__PROVIDED RECORDS__

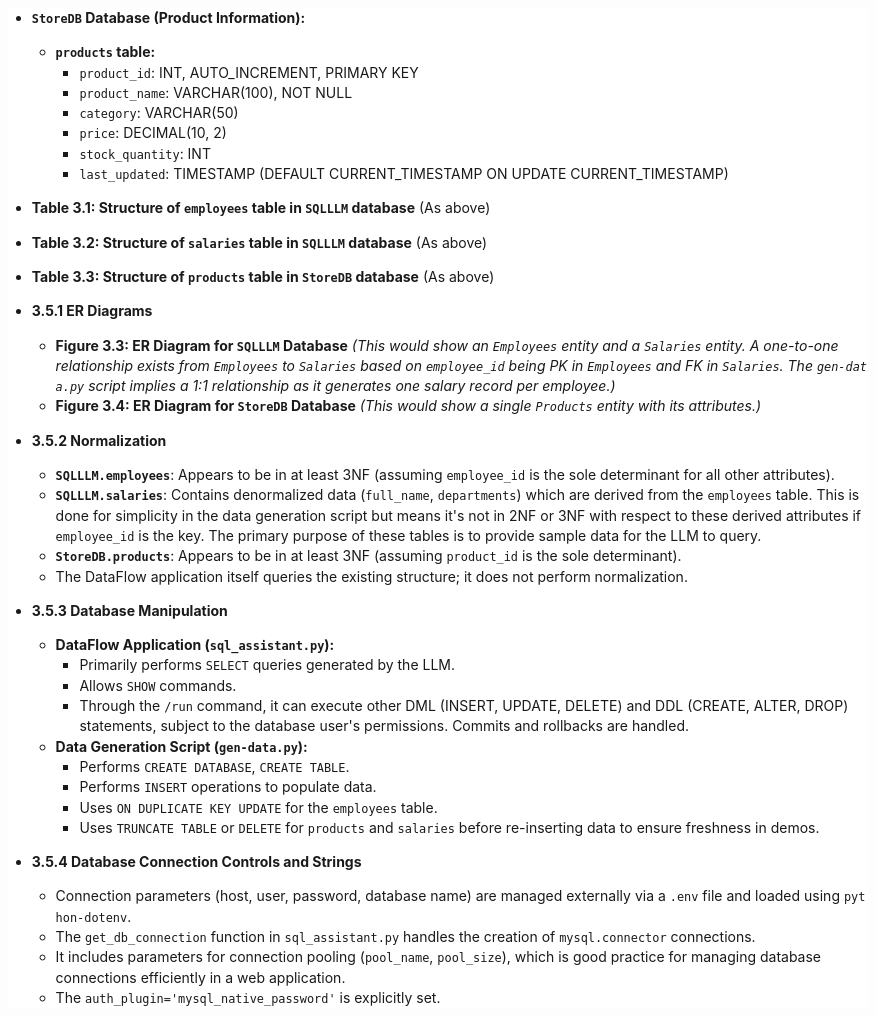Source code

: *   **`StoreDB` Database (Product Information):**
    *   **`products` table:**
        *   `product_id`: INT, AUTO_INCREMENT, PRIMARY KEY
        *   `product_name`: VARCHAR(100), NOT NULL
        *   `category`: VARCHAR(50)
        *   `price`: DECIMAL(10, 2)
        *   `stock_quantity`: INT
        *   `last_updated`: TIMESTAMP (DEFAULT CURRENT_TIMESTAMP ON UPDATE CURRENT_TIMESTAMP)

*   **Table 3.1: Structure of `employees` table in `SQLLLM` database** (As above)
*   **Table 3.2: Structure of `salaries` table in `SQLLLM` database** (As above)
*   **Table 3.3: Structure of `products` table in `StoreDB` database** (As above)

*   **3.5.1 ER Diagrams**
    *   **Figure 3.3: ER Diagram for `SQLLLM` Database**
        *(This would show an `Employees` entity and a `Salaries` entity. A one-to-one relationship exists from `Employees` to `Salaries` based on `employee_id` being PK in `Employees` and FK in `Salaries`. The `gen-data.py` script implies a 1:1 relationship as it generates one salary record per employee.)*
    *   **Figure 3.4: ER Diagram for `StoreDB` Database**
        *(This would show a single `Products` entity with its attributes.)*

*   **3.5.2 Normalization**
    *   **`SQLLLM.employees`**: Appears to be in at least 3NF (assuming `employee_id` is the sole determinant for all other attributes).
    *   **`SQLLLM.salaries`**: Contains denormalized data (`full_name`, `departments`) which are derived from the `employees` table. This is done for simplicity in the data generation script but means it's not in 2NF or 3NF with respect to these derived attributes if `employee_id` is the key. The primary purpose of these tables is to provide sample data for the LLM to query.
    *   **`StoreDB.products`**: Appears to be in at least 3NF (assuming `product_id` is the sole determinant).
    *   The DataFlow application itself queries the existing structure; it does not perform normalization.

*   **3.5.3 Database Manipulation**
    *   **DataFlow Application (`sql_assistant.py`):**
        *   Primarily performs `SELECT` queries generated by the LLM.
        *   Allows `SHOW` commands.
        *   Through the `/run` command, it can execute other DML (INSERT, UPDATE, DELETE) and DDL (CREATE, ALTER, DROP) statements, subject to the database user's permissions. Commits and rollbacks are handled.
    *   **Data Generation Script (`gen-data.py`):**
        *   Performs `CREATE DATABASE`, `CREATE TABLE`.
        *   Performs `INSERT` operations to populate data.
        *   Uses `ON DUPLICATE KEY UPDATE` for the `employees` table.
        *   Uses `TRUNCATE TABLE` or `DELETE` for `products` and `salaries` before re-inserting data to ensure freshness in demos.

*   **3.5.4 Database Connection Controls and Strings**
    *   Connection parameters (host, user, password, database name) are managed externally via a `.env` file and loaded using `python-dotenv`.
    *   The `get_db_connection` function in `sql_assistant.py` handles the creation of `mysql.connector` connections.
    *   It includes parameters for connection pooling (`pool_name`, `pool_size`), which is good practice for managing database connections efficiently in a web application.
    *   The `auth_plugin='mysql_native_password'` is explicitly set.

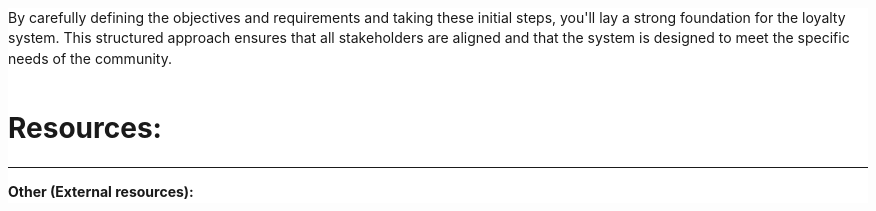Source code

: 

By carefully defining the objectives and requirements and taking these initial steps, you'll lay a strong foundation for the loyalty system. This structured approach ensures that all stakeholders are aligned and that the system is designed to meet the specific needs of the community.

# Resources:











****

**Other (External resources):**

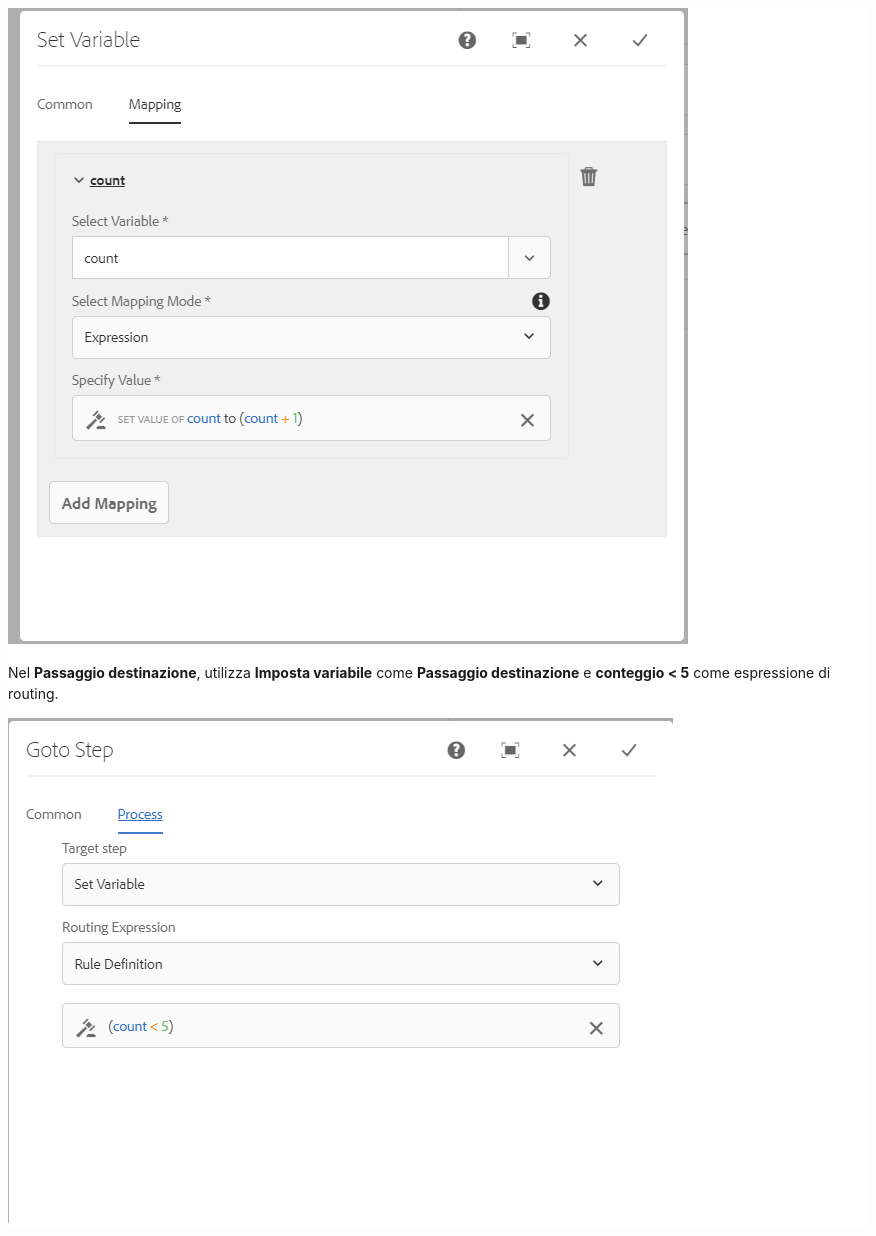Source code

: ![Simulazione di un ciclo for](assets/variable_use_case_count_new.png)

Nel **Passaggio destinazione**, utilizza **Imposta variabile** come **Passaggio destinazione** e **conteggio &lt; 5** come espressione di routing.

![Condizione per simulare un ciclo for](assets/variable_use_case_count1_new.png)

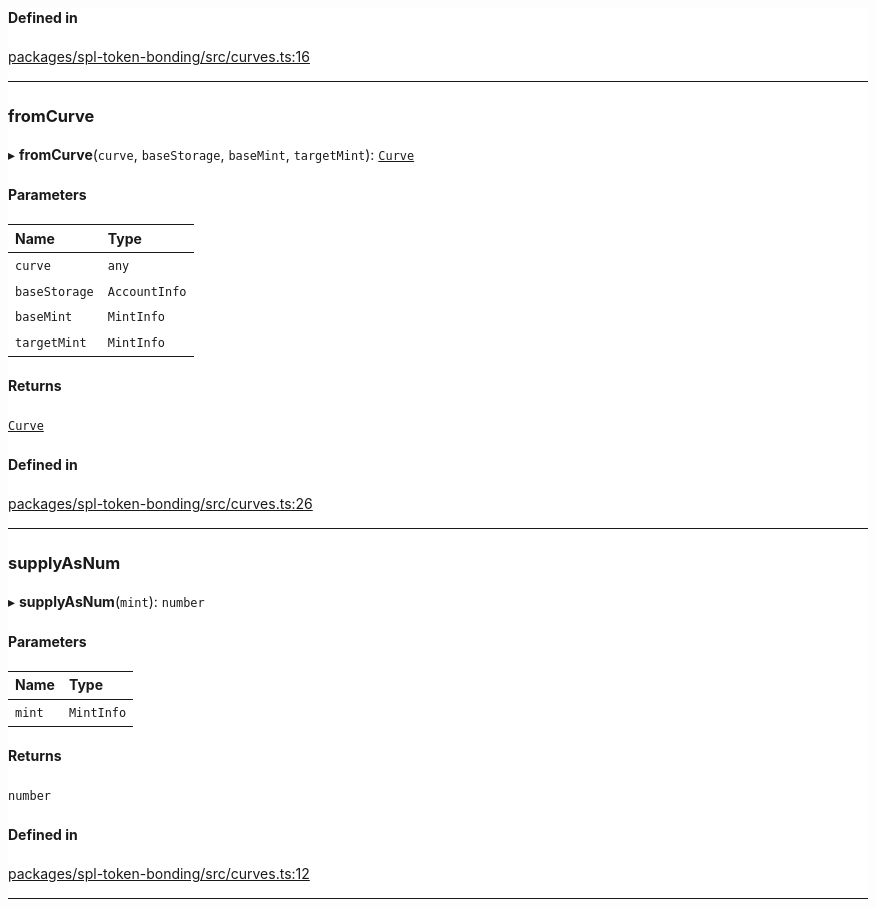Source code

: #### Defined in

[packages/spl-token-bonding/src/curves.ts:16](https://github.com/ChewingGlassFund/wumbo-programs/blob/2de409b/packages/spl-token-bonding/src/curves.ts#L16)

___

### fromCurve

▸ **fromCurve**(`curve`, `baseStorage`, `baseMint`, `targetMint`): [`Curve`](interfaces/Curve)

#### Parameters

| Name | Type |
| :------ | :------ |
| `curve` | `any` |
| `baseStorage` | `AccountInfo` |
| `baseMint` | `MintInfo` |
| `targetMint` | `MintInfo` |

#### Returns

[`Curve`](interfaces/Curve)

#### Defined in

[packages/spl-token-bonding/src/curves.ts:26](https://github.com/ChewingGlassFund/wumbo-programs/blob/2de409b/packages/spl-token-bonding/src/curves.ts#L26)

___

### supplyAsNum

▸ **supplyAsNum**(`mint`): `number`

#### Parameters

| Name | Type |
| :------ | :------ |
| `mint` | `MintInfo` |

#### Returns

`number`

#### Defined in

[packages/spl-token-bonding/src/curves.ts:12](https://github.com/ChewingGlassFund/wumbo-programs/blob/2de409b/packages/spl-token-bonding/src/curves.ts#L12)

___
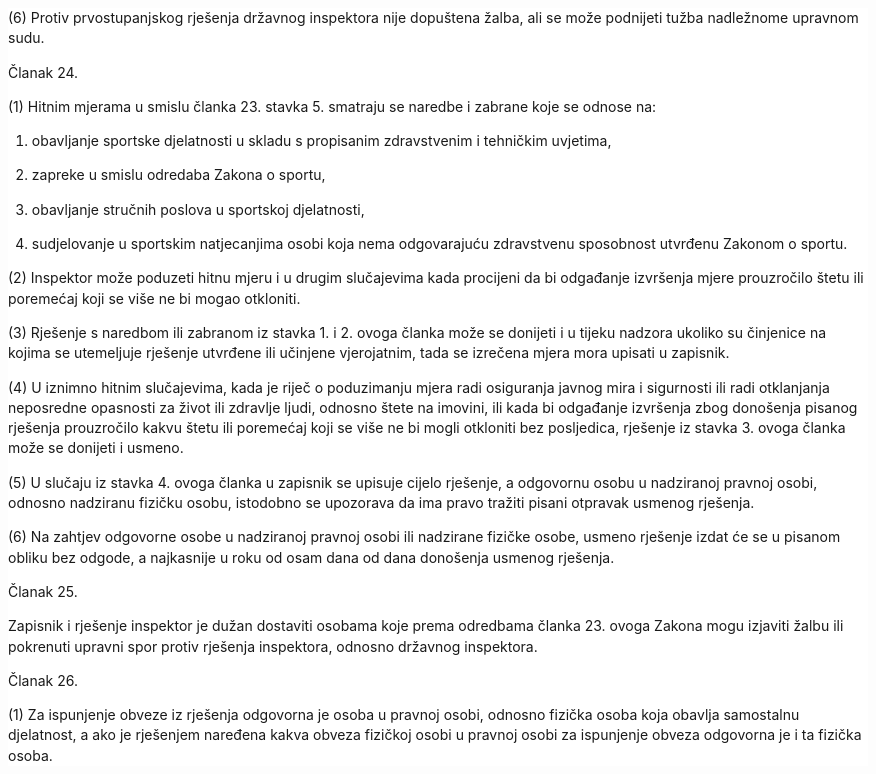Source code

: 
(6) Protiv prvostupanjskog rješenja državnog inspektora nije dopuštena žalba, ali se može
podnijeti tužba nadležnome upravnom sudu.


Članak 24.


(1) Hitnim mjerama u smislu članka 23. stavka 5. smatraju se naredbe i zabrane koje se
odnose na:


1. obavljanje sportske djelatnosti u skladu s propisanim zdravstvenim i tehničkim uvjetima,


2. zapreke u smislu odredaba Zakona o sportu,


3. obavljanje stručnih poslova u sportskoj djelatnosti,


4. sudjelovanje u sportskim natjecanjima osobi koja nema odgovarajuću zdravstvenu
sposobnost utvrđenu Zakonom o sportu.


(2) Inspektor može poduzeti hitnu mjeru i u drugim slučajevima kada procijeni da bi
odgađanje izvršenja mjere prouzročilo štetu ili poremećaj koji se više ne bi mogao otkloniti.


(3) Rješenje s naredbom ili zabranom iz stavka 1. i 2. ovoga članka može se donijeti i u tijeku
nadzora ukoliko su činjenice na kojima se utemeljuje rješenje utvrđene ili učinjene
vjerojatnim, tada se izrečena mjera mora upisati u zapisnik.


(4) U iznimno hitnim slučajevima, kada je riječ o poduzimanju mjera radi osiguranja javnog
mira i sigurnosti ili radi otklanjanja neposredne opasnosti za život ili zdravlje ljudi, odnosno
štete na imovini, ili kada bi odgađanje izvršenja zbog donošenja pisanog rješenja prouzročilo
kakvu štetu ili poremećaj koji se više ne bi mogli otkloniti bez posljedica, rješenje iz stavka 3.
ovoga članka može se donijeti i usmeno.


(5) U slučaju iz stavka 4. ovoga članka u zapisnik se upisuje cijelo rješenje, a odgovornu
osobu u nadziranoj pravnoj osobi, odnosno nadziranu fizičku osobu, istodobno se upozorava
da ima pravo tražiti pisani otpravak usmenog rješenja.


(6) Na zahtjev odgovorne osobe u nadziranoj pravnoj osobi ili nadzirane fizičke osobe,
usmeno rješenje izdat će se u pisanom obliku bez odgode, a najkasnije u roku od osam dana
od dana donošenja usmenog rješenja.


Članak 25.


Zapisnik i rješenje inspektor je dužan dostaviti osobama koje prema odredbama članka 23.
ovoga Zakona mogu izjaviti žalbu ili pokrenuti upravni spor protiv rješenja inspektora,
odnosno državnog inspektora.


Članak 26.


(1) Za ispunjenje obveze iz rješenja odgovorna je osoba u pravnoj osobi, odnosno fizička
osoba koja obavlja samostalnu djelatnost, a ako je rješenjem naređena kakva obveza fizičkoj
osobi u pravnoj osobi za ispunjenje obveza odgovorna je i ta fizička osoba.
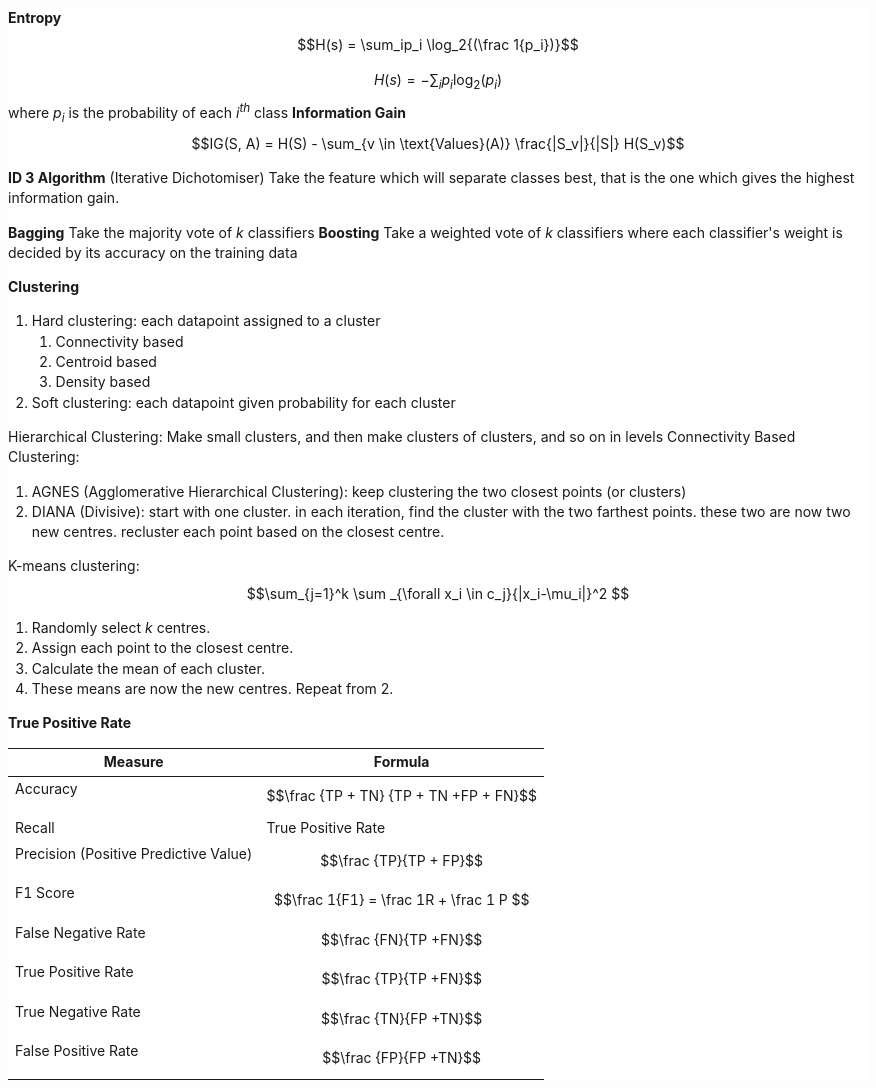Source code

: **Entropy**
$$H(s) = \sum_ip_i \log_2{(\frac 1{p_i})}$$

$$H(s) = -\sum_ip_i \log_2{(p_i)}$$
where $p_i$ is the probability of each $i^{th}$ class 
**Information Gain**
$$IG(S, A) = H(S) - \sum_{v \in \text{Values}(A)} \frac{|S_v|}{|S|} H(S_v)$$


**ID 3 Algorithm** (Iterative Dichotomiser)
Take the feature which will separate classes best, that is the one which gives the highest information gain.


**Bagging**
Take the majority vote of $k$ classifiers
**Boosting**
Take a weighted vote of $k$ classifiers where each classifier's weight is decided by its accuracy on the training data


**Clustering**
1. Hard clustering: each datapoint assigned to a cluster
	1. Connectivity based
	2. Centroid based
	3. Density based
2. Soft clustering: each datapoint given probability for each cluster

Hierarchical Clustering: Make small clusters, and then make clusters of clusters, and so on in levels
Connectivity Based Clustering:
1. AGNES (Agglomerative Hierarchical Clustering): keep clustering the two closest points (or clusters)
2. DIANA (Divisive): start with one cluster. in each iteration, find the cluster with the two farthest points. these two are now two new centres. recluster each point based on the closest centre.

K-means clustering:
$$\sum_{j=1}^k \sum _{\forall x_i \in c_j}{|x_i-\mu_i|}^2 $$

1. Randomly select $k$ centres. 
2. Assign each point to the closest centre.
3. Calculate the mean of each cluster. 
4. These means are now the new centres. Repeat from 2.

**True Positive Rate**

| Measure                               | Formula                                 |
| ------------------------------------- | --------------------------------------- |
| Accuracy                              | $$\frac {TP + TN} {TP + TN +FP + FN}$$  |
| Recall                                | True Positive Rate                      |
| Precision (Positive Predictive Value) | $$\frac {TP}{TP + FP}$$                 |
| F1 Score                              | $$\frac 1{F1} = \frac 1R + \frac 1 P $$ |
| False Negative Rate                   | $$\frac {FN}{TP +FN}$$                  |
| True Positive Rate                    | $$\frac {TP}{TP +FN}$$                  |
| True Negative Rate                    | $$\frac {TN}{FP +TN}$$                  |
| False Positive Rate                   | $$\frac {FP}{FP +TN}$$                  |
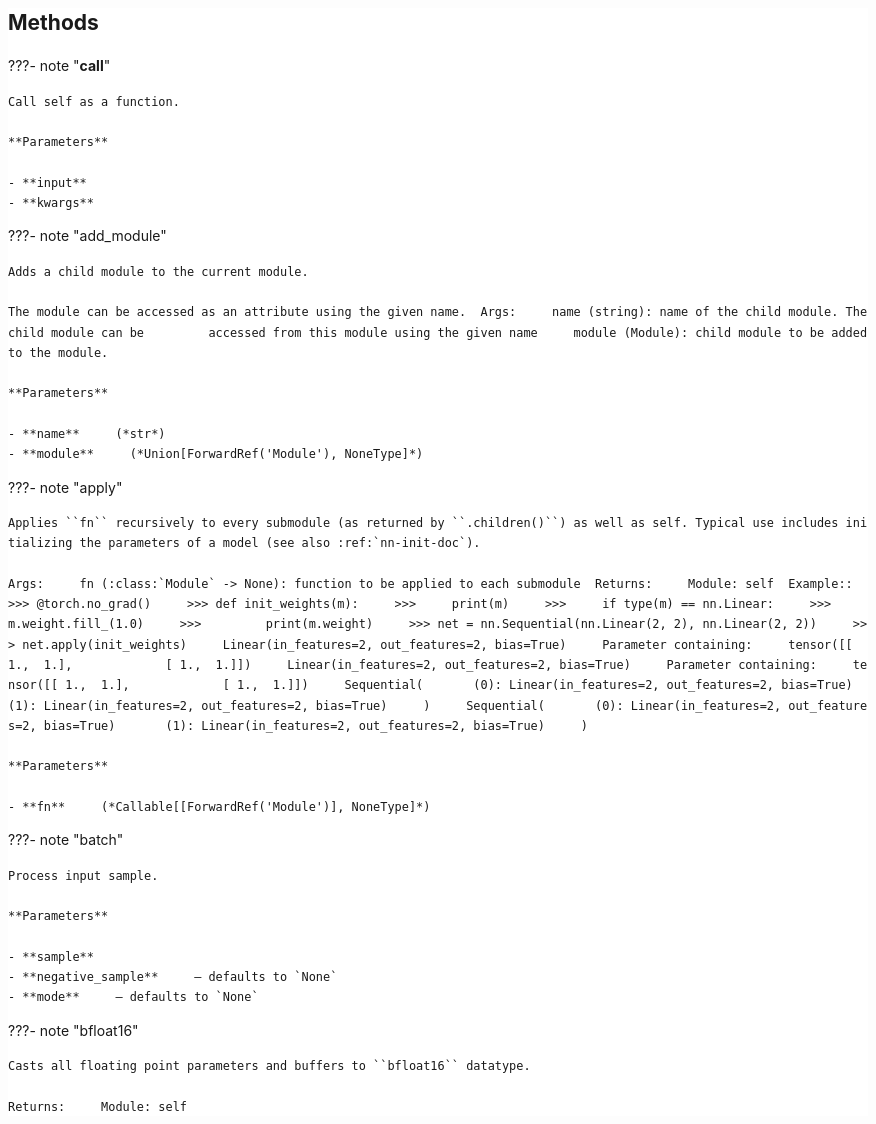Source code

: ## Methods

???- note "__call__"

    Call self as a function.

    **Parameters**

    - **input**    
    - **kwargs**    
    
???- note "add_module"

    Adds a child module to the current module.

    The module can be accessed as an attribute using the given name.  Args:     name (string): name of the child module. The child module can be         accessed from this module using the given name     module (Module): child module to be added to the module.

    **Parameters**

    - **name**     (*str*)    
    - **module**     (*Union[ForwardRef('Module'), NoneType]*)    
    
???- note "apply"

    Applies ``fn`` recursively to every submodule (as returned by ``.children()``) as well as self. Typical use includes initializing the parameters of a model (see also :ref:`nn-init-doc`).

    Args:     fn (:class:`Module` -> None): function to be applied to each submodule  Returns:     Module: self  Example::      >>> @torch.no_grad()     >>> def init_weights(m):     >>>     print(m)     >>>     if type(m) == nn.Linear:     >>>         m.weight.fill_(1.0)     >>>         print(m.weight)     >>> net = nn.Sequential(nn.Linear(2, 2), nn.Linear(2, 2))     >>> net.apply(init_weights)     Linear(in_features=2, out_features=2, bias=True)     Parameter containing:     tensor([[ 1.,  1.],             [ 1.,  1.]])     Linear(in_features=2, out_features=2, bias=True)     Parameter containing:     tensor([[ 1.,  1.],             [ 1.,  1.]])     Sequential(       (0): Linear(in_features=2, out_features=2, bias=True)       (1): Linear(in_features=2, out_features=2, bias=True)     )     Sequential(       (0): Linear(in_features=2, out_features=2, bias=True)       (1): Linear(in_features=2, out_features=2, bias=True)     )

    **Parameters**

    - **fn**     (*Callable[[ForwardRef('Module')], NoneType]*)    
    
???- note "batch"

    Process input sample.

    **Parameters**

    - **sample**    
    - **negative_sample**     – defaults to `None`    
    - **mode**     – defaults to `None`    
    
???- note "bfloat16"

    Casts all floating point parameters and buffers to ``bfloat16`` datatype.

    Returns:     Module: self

__TASK__
Copy the lines from the one containing "- **sample**" through the one containing "Casts all floating", swapping "floating point" for "floating-point" and leaving everything else unchanged.

__TASK RESULT__
    - **sample**    
    - **negative_sample**     – defaults to `None`    
    - **mode**     – defaults to `None`    
    
???- note "bfloat16"

    Casts all floating-point parameters and buffers to ``bfloat16`` datatype.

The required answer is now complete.